Automation reflects human activity

Different automatic systems are becoming increasingly common in land, sea and air transport. Passenger cars are already using driver-support systems, such as Adaptive Cruise Control (ACC). Lane keeping systems are also on the way. Ports are one leap ahead in the development. In a partly closed environment, such tasks as piling containers can be done autonomously using remote-controlled cranes. Many sectors are considering similar opportunities for automating operations. In any automation solution, the technology should closely reflect human activities.

Without paying attention to humans or the environment, automation solutions cannot be made safe and functional. Particularly in transport and logistics-sector companies, ensuring safety is a clear operative goal. However, not every situation can be tested in the real world, so modelling and simulation are also needed. In design, the purpose of research is to ensure in advance a fully functional operational concept and safety with various use scenarios. Sufficient level of safety must also be proven to authorities, and, therefore, the automatic functions must be sufficiently transparent.

What is the sensible degree of automation to aim for?

Autonomous action refers to a system that functions in an independent manner. Still, when talking about autonomous functions, in reality, the goal is not to fully detach the system from human monitoring and control. Even in solutions with a high degree of automation, there are incidents in which maintenance work will probably need to be carried out by humans in the future as well.

Mines are an example of a sufficiently closed environment that can be automated to quite a high extent. The next step in mining, however, would be developing capacity to react to changes without needing to stop the process. In more dynamic and uncertain environments, such as forests, it is more of a challenge to find automation solutions exactly because of the changing and unpredictable circumstances.

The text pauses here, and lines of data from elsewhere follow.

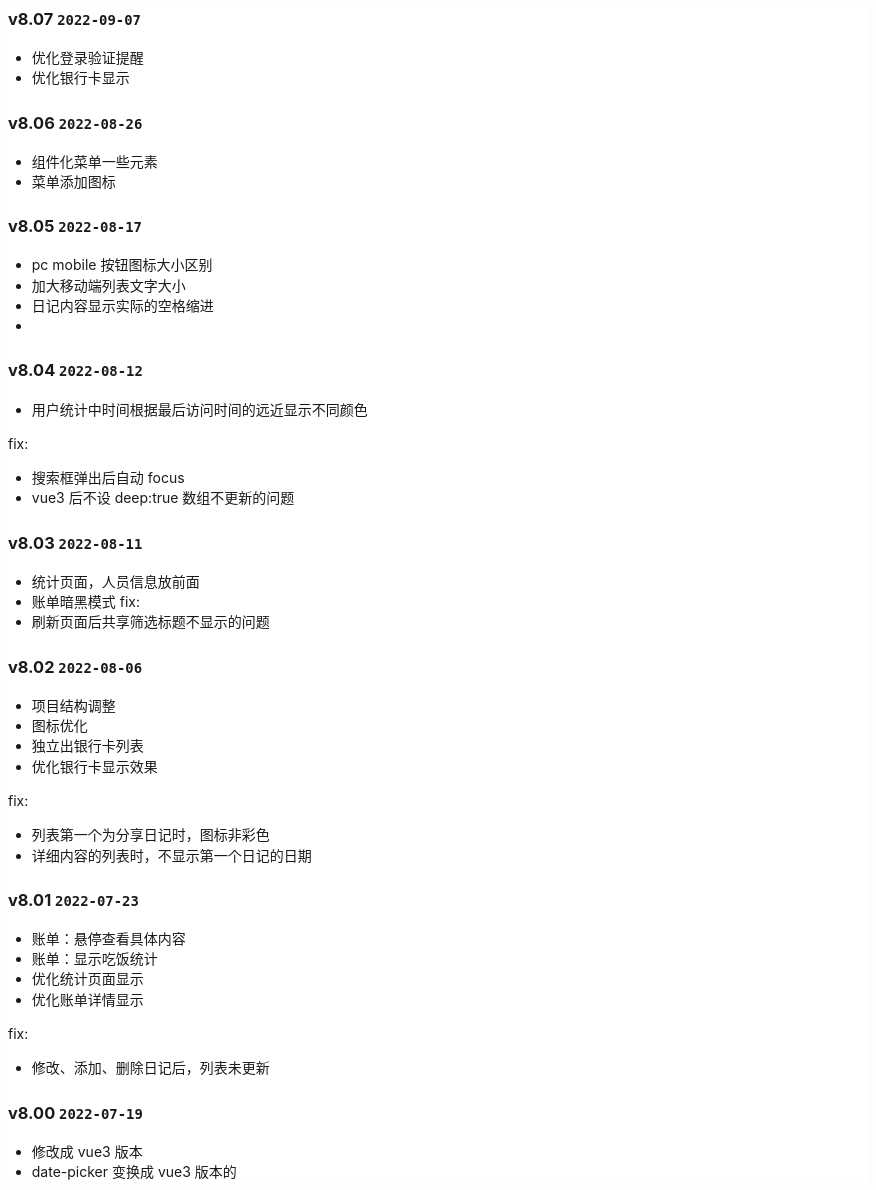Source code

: ### v8.07 `2022-09-07`
- 优化登录验证提醒
- 优化银行卡显示


### v8.06 `2022-08-26`
- 组件化菜单一些元素
- 菜单添加图标


### v8.05 `2022-08-17`
- pc mobile 按钮图标大小区别
- 加大移动端列表文字大小
- 日记内容显示实际的空格缩进
- 

### v8.04 `2022-08-12`
- 用户统计中时间根据最后访问时间的远近显示不同颜色

fix:
- 搜索框弹出后自动 focus
- vue3 后不设 deep:true 数组不更新的问题

### v8.03 `2022-08-11`
- 统计页面，人员信息放前面
- 账单暗黑模式
fix:
- 刷新页面后共享筛选标题不显示的问题

### v8.02 `2022-08-06`
- 项目结构调整
- 图标优化
- 独立出银行卡列表
- 优化银行卡显示效果

fix:
- 列表第一个为分享日记时，图标非彩色
- 详细内容的列表时，不显示第一个日记的日期

### v8.01 `2022-07-23`
- 账单：悬停查看具体内容
- 账单：显示吃饭统计
- 优化统计页面显示
- 优化账单详情显示

fix:
- 修改、添加、删除日记后，列表未更新

### v8.00 `2022-07-19`
- 修改成 vue3 版本
- date-picker 变换成 vue3 版本的

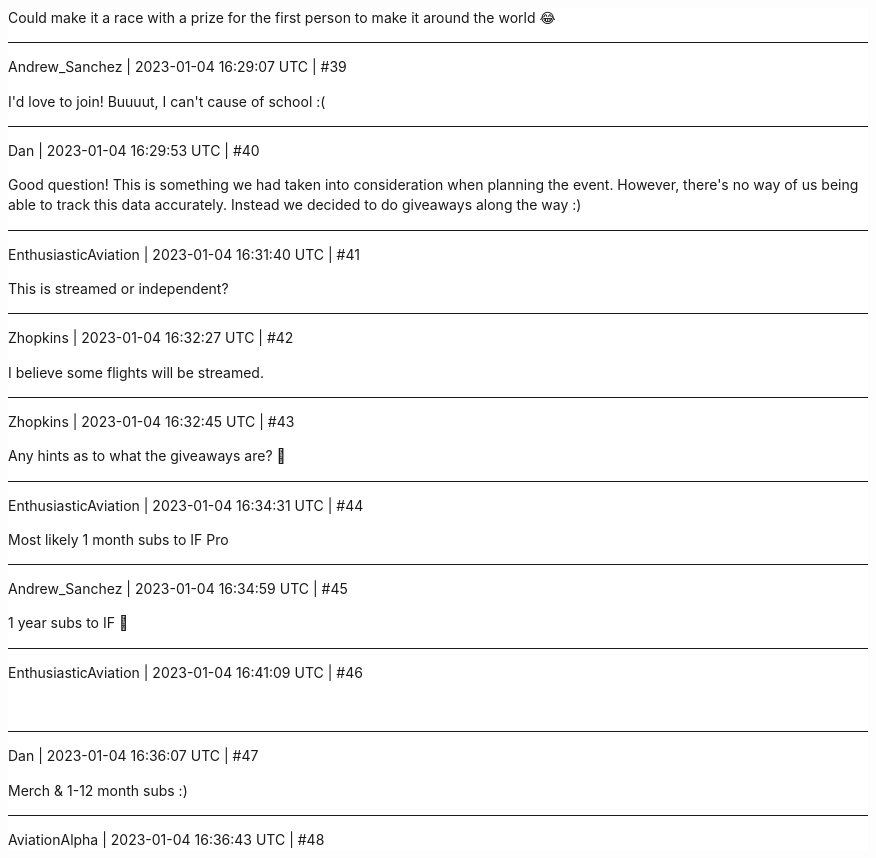 Could make it a race with a prize for the first person to make it around the world 😂

---

Andrew_Sanchez | 2023-01-04 16:29:07 UTC | #39

I'd love to join! Buuuut, I can't cause of school :(

---

Dan | 2023-01-04 16:29:53 UTC | #40

Good question! This is something we had taken into consideration when planning the event. However, there's no way of us being able to track this data accurately. Instead we decided to do giveaways along the way :)

---

EnthusiasticAviation | 2023-01-04 16:31:40 UTC | #41

This is streamed or independent?

---

Zhopkins | 2023-01-04 16:32:27 UTC | #42

I believe some flights will be streamed.

---

Zhopkins | 2023-01-04 16:32:45 UTC | #43

Any hints as to what the giveaways are? 👀

---

EnthusiasticAviation | 2023-01-04 16:34:31 UTC | #44

Most likely 1 month subs to IF Pro

---

Andrew_Sanchez | 2023-01-04 16:34:59 UTC | #45

1 year subs to IF 👀

---

EnthusiasticAviation | 2023-01-04 16:41:09 UTC | #46

![]()

---

Dan | 2023-01-04 16:36:07 UTC | #47

Merch & 1-12 month subs :)

---

AviationAlpha | 2023-01-04 16:36:43 UTC | #48
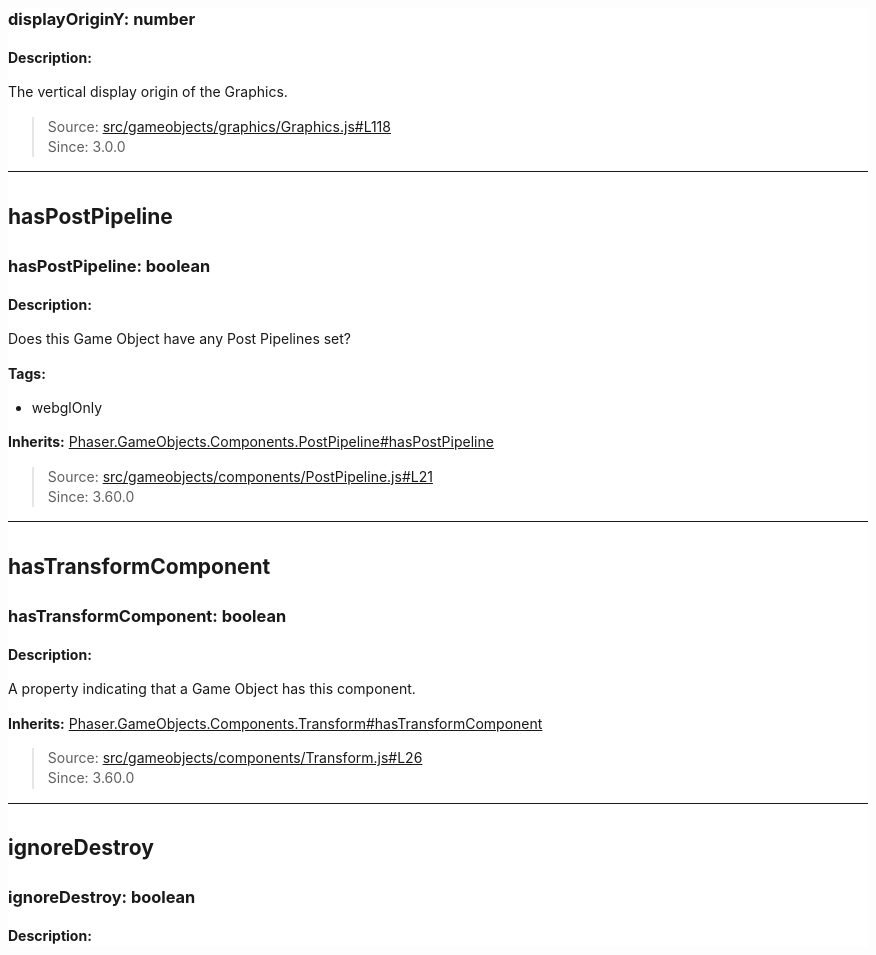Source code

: ### displayOriginY: number

**Description:**

The vertical display origin of the Graphics.

> Source: [src/gameobjects/graphics/Graphics.js#L118](https://github.com/phaserjs/phaser/blob/v3.87.0/src/gameobjects/graphics/Graphics.js#L118)  
> Since: 3.0.0

---

## hasPostPipeline

### hasPostPipeline: boolean

**Description:**

Does this Game Object have any Post Pipelines set?

**Tags:**

* webglOnly

**Inherits:** [Phaser.GameObjects.Components.PostPipeline#hasPostPipeline](../namespace/gameobjects-components-postpipeline.md)

> Source: [src/gameobjects/components/PostPipeline.js#L21](https://github.com/phaserjs/phaser/blob/v3.87.0/src/gameobjects/components/PostPipeline.js#L21)  
> Since: 3.60.0

---

## hasTransformComponent

### hasTransformComponent: boolean

**Description:**

A property indicating that a Game Object has this component.

**Inherits:** [Phaser.GameObjects.Components.Transform#hasTransformComponent](../namespace/gameobjects-components-transform.md)

> Source: [src/gameobjects/components/Transform.js#L26](https://github.com/phaserjs/phaser/blob/v3.87.0/src/gameobjects/components/Transform.js#L26)  
> Since: 3.60.0

---

## ignoreDestroy

### ignoreDestroy: boolean

**Description:**
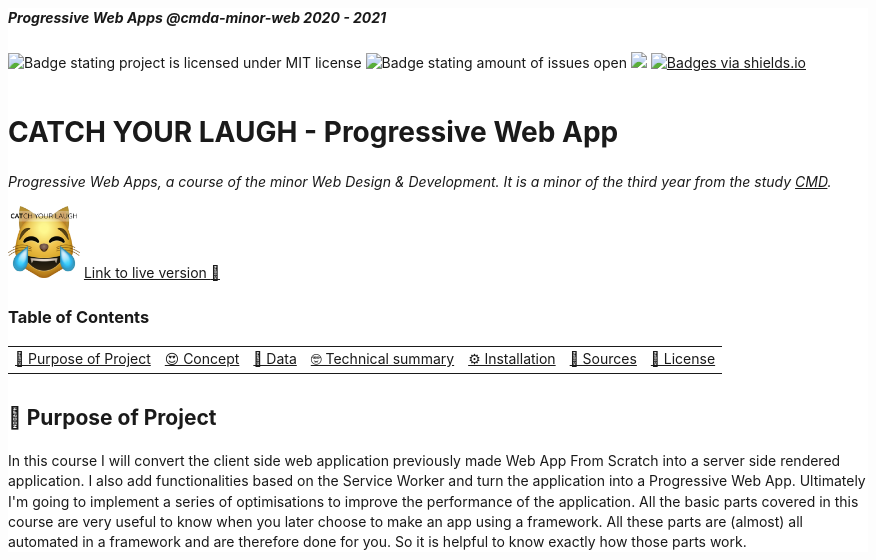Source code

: ##### Progressive Web Apps @cmda-minor-web 2020 - 2021

![Badge stating project is licensed under MIT license](https://img.shields.io/github/license/ralfz123/progressive-web-apps-2021) ![Badge stating amount of issues open](https://img.shields.io/github/issues/ralfz123/progressive-web-apps-2021) [![](https://img.shields.io/badge/site--status-up-success)](https://ralfz123.github.io/progressive-web-apps-2021) [![Badges via shields.io](https://img.shields.io/badge/badges%20via-shields.io-brightgreen)](shields.io)

# CATCH YOUR LAUGH - Progressive Web App 

_Progressive Web Apps, a course of the minor Web Design & Development. It is a minor of the third year from the study [CMD](https://www.cmd-amsterdam.nl/)._

<img src="https://raw.githubusercontent.com/ralfz123/CATCH-YOUR-LAUGH--PWA/master/src/icons/icon-512.png" width=72 /> [Link to live version :rocket:](https://catch-your-laugh.herokuapp.com/)
### Table of Contents
<table style="margin-left: auto; margin-right: auto;">
    <tr>
        <td align="center"><a href="#rocket-purpose-of-project">🚀 Purpose of Project<a></td>
        <td align="center"><a href="#heart_eyes-concept">😍 Concept<a></td>
        <td align="center"><a href="#1234-data">🔢 Data<a></td>
        <td align="center"><a href="#nerd_face-technical-summary">🤓  Technical summary<a></td>
        <td align="center"><a href="#gear-installation">⚙️ Installation<a></td>
        <td align="center"><a href="#file_folder-sources">📁 Sources<a></td>
        <td align="center"><a href="#cop-license">👮 License<a></td>
    </tr> 
</table>

## :rocket: Purpose of Project
In this course I will convert the client side web application previously made Web App From Scratch into a server side rendered application. I also add functionalities based on the Service Worker and turn the application into a Progressive Web App. Ultimately I'm going to implement a series of optimisations to improve the performance of the application. All the basic parts covered in this course are very useful to know when you later choose to make an app using a framework. All these parts are (almost) all automated in a framework and are therefore done for you. So it is helpful to know exactly how those parts work.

The debates about self-driving cars and unmanned ships give rise to such questions whether people will be needed at all and will the number of jobs decrease? In the light of existing examples, automation will replace the jobs disappearing from the working environment with new kind of work, such as tasks requiring coordination capacity and creativity. In other words, humans will still remain a part of the overall picture. Therefore, when developing systems, it is important to decide how people interact with the system and how they receive situation awareness data of automation and the environment surrounding it. How will the user understand how to operate in sudden emergency situations? It is also important that the work remains sufficiently interesting.

Artificial intelligence learns things – but will it learn to become reliable?

Artificial intelligence is supposed to learn more as it is being used. How do we ensure that the learning advances in the right direction? Is it possible to go through a sufficient number of different situations in advance? Verification and validation is one area of expertise which the research focuses on.

It is important to make efforts to build a suitable level of user confidence towards automation. There are many warning examples in history of too much confidence in automation, such as ship wrecks. Therefore, a user should not expect too much from a system, or the kind of capabilities for which the system was not designed in the first place. The other extreme is lack of confidence in automation, which may adversely affect the efficiency of the whole system. Here again, confidence and the human-automation relationship people play a central role in the development work.

In addition, it is extremely important to understand human capabilities and limitations in relation to various user interface solutions. It is important to integrate the human perspective and user-centred methods into research and development of automation technologies intended for professional use and different transport environments. Such methods have also been successfully applied for a long time in the design of consumer products and services, such as mobile phones and websites.

The Research Alliance for Autonomous Systems (RAAS) extensively promotes the automation of transport sector and logistics in particular. In this ecosystem, intended for accelerating innovation within business, in addition to its coordinator role, VTT is also responsible for operational-level design matters. This area covers solutions with differing degrees of automation, such as the development of functional operating concepts, verification and validation of safety, and human-automation interaction. Furthermore, VTT plays a central role in solving ethical questions related to automation, as well as in innovating solutions related to connectivity and safety of cyber-physical systems.